My basic point is that political events often happen very quickly, much faster than the experts think. More to the point, our intelligence service totally missed the breakdown of Communism.

 

braddy

(3,585 posts)
4. Yep, and since I am not interested in economics I
Sat Mar 5, 2016, 05:23 AM
Mar 2016

don't pay much attention to them but everyone else does, and reunification was all about the economics, the military stuff was of little interest to anyone, so the economists had many dark, long term projections about how long it would take for the East to cease being a burden and a drain on the free German economy, pensions, benefits, building codes, all kinds of real life issues about GNP, unemployment, social services, and so on and so on.

Bad Dog

(2,025 posts)
5. The problem that bedevils the EU is the same one that caused Charlemagne such problems.
Sat Mar 5, 2016, 09:00 AM
Mar 2016

That of a wealthier North(West) and a poorer South (East). Now it wasn't too much of a problem right at the beginning when poorer countries like Spain, Portugal and Greece could be more easily accommodated. Immigration wasn't a pressing issue, but since countries from the former Warsaw pact have joined immigration from Eastern Europe has been a lot more pronounced. Let's face it, it's the real reason we're having a referendum in the UK regardless of how the No Campaign tries to spin it.
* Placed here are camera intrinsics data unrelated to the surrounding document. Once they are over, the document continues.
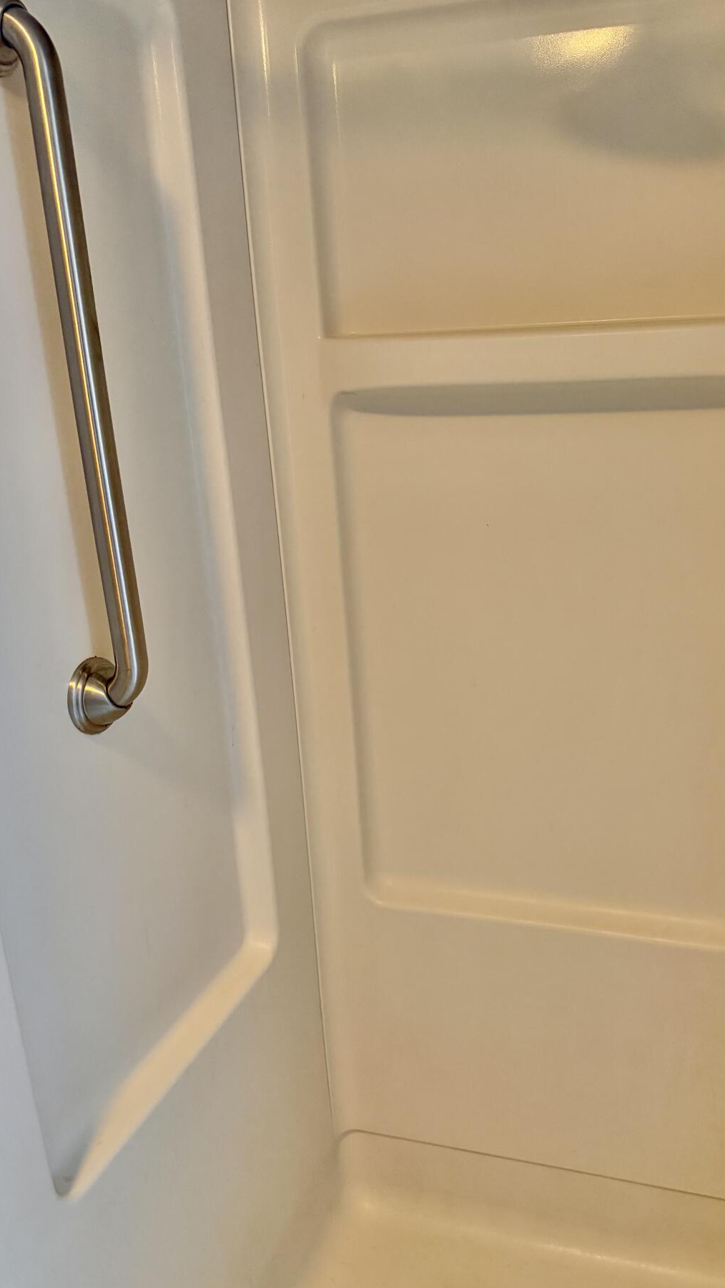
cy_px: 647
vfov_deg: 66.1
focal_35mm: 29
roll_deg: +2.2
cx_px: 460
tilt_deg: -16.2
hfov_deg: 39.9
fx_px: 991
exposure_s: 1/60
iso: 500
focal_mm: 6.76
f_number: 1.78
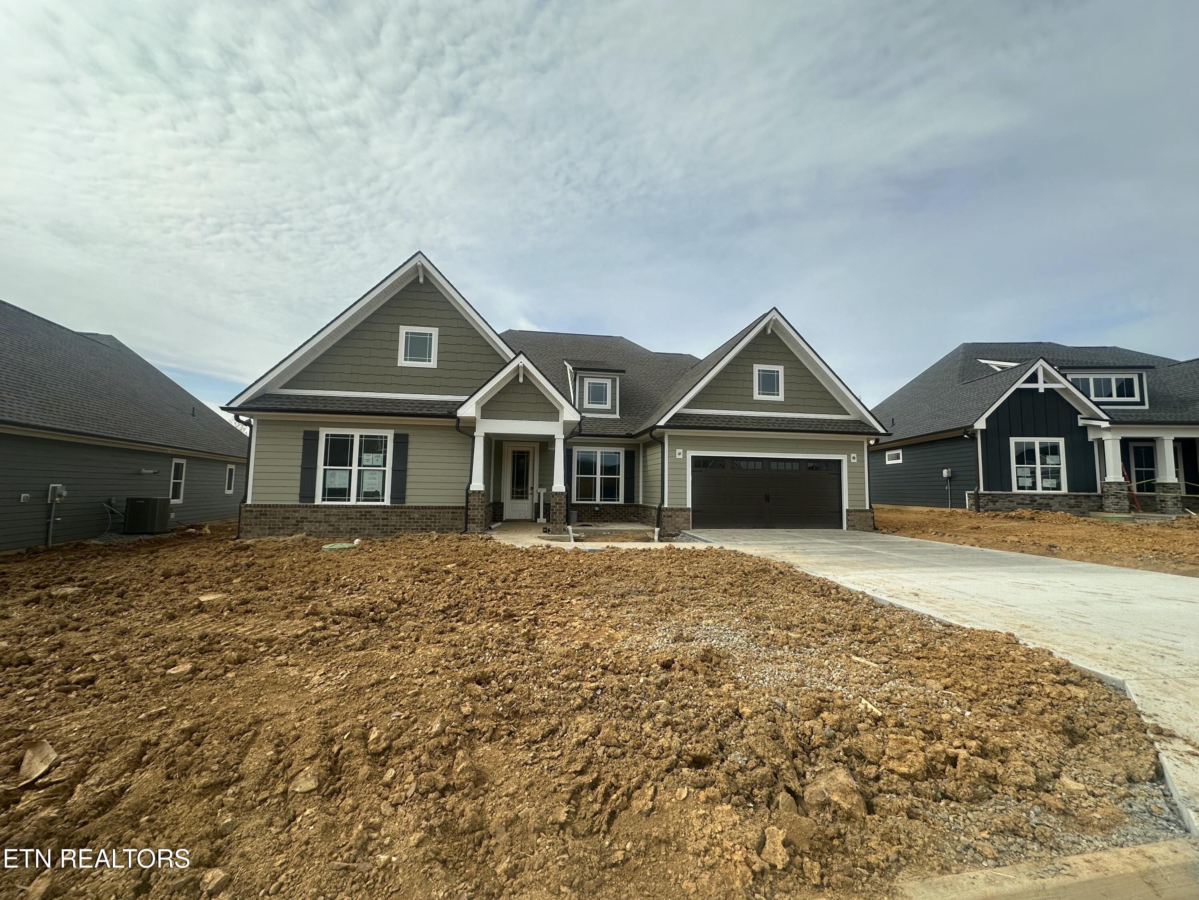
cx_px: 600
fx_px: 485
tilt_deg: +6.3
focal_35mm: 14
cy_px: 450
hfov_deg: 102.1
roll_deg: -1.4
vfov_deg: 85.7
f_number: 2.2
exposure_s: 1/1949
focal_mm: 2.22
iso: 50
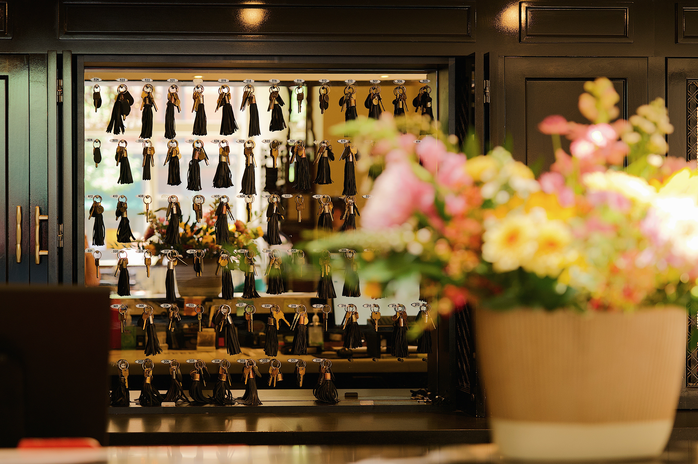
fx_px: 1240
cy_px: 232
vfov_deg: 21.2
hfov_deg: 31.4
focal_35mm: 64
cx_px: 349
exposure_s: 1/50
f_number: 3.2
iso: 400
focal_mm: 64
People will always move to where there's more opportunity/money, it's human nature. Now we've got the refugee crisis and unrest in Ukraine. The Germans and French have kept the Turks out of the EU for yonks so I can't see Ukraine joining anytime soon, or Serbia for that matter. NATO is another point, if Ukraine was in NATO we'd all be obliged to join in with the conflict between Russia, and I don't think anyone wants that.
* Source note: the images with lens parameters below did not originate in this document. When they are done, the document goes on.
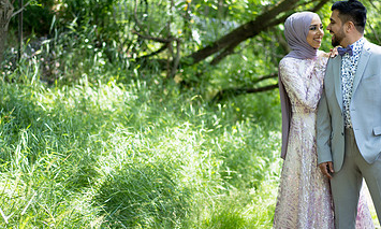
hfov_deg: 22.3
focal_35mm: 94
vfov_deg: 13.5
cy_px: 148
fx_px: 965
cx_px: 200
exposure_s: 1/500
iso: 100
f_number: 1.8
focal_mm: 55
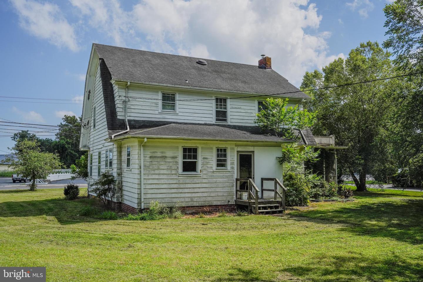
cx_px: 212
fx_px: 388
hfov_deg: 57.2
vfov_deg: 40.0
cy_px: 141
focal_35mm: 33
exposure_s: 1/1000
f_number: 10
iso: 400
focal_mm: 33
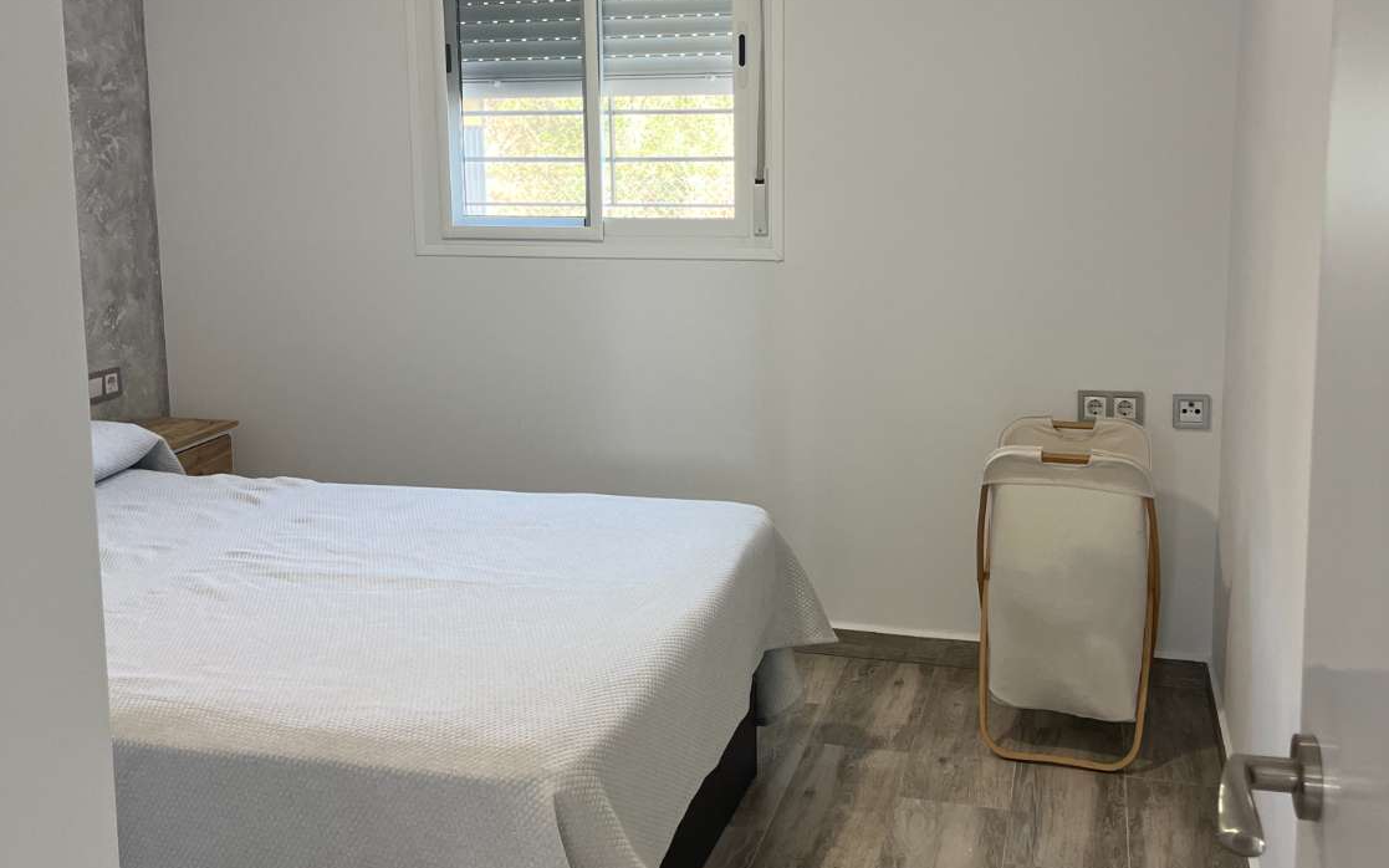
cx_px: 698
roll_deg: +0.4
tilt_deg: -7.3
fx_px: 1401
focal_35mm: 37
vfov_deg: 34.2
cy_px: 307
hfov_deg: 52.8
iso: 100
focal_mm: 5.1
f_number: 1.6
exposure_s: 1/100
It will be a while before politically and economically Europe is willing to grant Ukraine membership. Maybe not as long as 25 years, but certainly not for the next ten years at least.

Bad Dog

(2,025 posts)
9. They do have a rather large axe to grind.
Sat Mar 5, 2016, 09:58 AM
Mar 2016

But both France and Germany would prefer "priviledged partnership" as opposed to full membership.

FLPanhandle

(7,107 posts)
6. All said to keep Putin from taking over the Ukraine
Sat Mar 5, 2016, 09:23 AM
Mar 2016

If Putin thought the Ukraine was about to join NATO, he'd just take over completely.

ChairmanAgnostic

(28,017 posts)
8. Who was that idiot that Hillary had there in Europe,
Sat Mar 5, 2016, 09:44 AM
Mar 2016

dissing euro allies and pushing for a NATO war in Ukraine? She was and is a neocon and her husband was worse. Kagan was his name, I think?

Hillary made this region far less stable and she gave Obama horrible advice.

Victoria Nuland - that moron and friend of Hill.